«Spring Breakers»
«Spring Breakers» : Splendides bikinis
Où en est la culture contemporaine ? Les frontières entre underground et productions commerciales effacées, la contre-culture n’aurait comme seule posture que la fétichisation pas forcément ironique des produits culturels de masse. Entre sacré et ridicule, le nouveau film d’Harmony Korine s’y jette corps et âmes.
On assiste depuis plusieurs années à un brouillage des différentes frontières culturelles : l’underground valorise la pop, tandis que la culture à large public s’abreuve constamment à la source alternative et tente de se parer des mêmes attributs : cool, décalé. Néanmoins, ce brouillage des frontières n’implique pas que ces dernières aient totalement disparu. Voir un Spielberg ou un Gaspard Noé, ce n’est toujours pas la même chose. Ces frontières survivent à l’état de fétiches, rendues à la fois inopérantes, car anachroniques pour comprendre le monde contemporain, et obsolètes car incapables de construire des camps. On se retrouve finalement face à l’équivalent culturel de la fin de l’histoire. Les dernières révolutions auraient eu lieu avec la contre-culture des années 60, puis le punk comme dernier moment de rébellion authentique.
Spring Breakers, le nouveau film d’Harmony Korine, représente un exemple parfait de ce brouillage des frontières. En effet, ce réalisateur qui fut scénariste pour Larry Clark vient de la scène alternative américaine. Avec Spring Breakers, il opère un mélange des genres, gardant son esthétique, faite de plans et d’effets non-conventionnels, tout en conviant des actrices dont certaines viennent de l’école Disney. Le film avec son casting et son sujet (les fêtes estudiantines sur les plages) se présente comme un film de divertissement pour adolescents alors qu’il décortique ce monde contemporain pour en décerner les parts les plus obscures : armes, étalage des corps, drogues. Sans jamais juger ces aspects, le film délivre une trame sans véritable scénario. Ici, seules les actrices se hissent au niveau nécessaire. Usant de leur corps comme armes, elles dégagent une vraie puissance, mystérieuse mais déterminante quant au déroulement des événements.

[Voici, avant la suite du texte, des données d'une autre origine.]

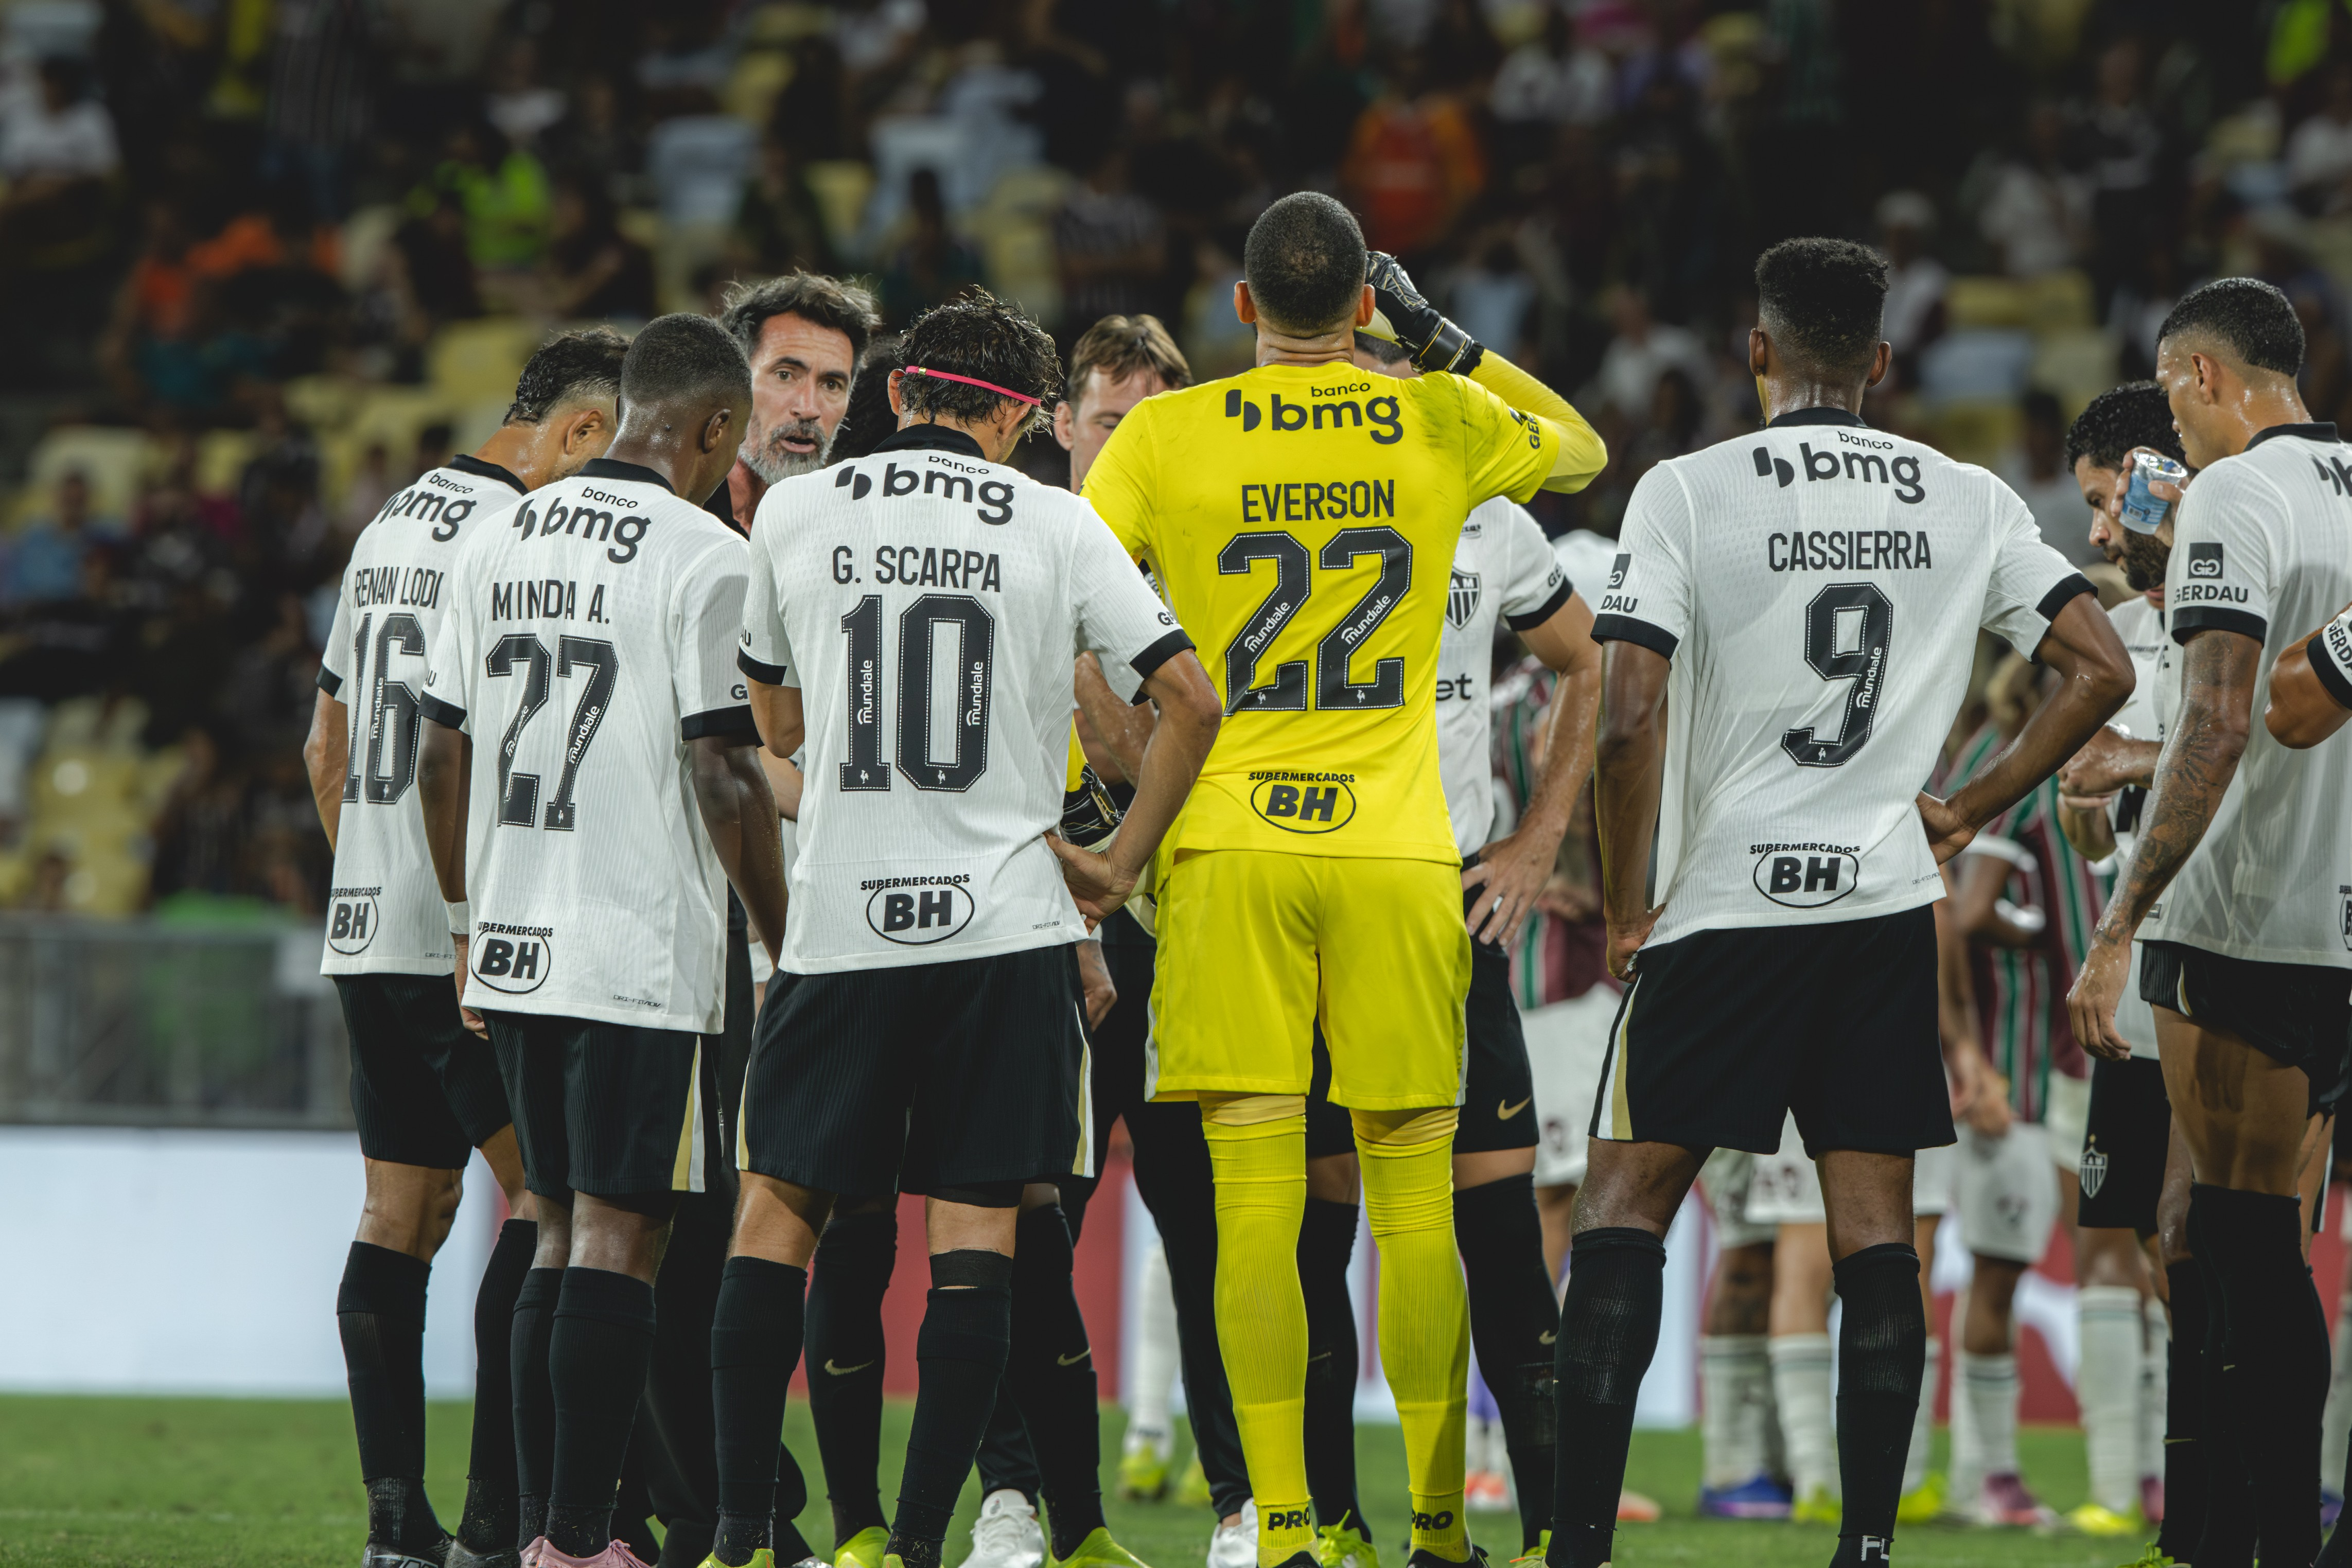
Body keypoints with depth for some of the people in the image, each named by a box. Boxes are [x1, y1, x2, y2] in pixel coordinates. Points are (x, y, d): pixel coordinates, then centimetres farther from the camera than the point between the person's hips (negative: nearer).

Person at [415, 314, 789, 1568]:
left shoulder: (504, 545, 11)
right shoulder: (702, 558, -10)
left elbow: (440, 757, 15)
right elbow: (726, 779, -13)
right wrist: (785, 947, -3)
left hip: (515, 945, 7)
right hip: (643, 954, -7)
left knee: (563, 1227, 14)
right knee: (619, 1237, -4)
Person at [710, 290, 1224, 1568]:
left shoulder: (792, 514, 4)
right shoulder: (1055, 525, 1)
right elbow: (1189, 700, -1)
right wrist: (1116, 866, 9)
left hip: (839, 926, 1)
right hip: (1006, 927, -1)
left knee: (777, 1208, 9)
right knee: (977, 1231, 3)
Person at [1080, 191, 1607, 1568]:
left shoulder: (1164, 439, 1)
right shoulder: (1440, 428, 5)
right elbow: (1582, 450, 26)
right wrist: (1445, 342, 29)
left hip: (1229, 847, -1)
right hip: (1396, 848, 1)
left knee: (1257, 1206, -3)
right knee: (1416, 1205, 6)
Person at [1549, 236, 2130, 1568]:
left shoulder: (1687, 493, -7)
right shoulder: (1970, 503, 4)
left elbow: (1628, 721, -14)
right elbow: (2103, 673, 3)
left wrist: (1626, 908, -3)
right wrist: (1970, 812, 12)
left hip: (1728, 902, -3)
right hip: (1889, 907, 3)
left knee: (1629, 1200, 4)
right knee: (1876, 1230, 6)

Le contemporain pris au sérieux
En ce qui concerne le champ culturel contemporain, il ne s’agit pas ici de nier le poids du phénomène de marchandisation. Néanmoins, une critique figée prend le risque du conservatisme culturel et reste sourd aux différentes dynamiques qui secouent la culture actuelle. Ce qu’il faut, c’est prendre au sérieux le contemporain. C’est ce que fait Spring Breakers qui plongent dans les fêtes orgiaques des étudiants américains, venus expurger l’ennui d’universités froides et de vies sans perspective par une consommation extrême de drogues, de sexe et d’alcool dans une perspective YOLO. Pour les non initiés, cette abréviation renvoie à You Only Live Once (on ne vit qu’une fois), une « philosophie de vie » quelque peu niaise de la nécessité de profiter du temps présent. Cette philosophie YOLO, Harmony Korine la prend au mot pour observer jusqu’où les gens sont prêts à aller pour vivre tel qu’ils le souhaitent. Se déploie une trame de choix d’actions : voler pour avoir l’argent nécessaire, partir ou rester quand la situation devient dangereuse, etc.
Cette prise au sérieux de la culture commerciale américaine au point d’en faire le lieu d’une possible émancipation se déploie dans une incertitude constante. Ainsi, Spring Breakers donne autant à voir le sordide du déchaînement que sa face merveilleuse. Certains reprocheront à Harmony Korine la facilité d’un tel sujet. Néanmoins, il reste que Spring Breakers, malgré ses défauts, parvient à montrer un aspect de la culture pop et jeune, qui touche un public largement populaire, en évitant la dichotomie entre dénigrement et reprise acritique. Ici, un regard sans jugement balaie cette culture, laissant entrevoir comment ses excès de violence et d’ennui peuvent abriter à travers leur appropriation une beauté dont la naïveté n’exclut pas la force romantique.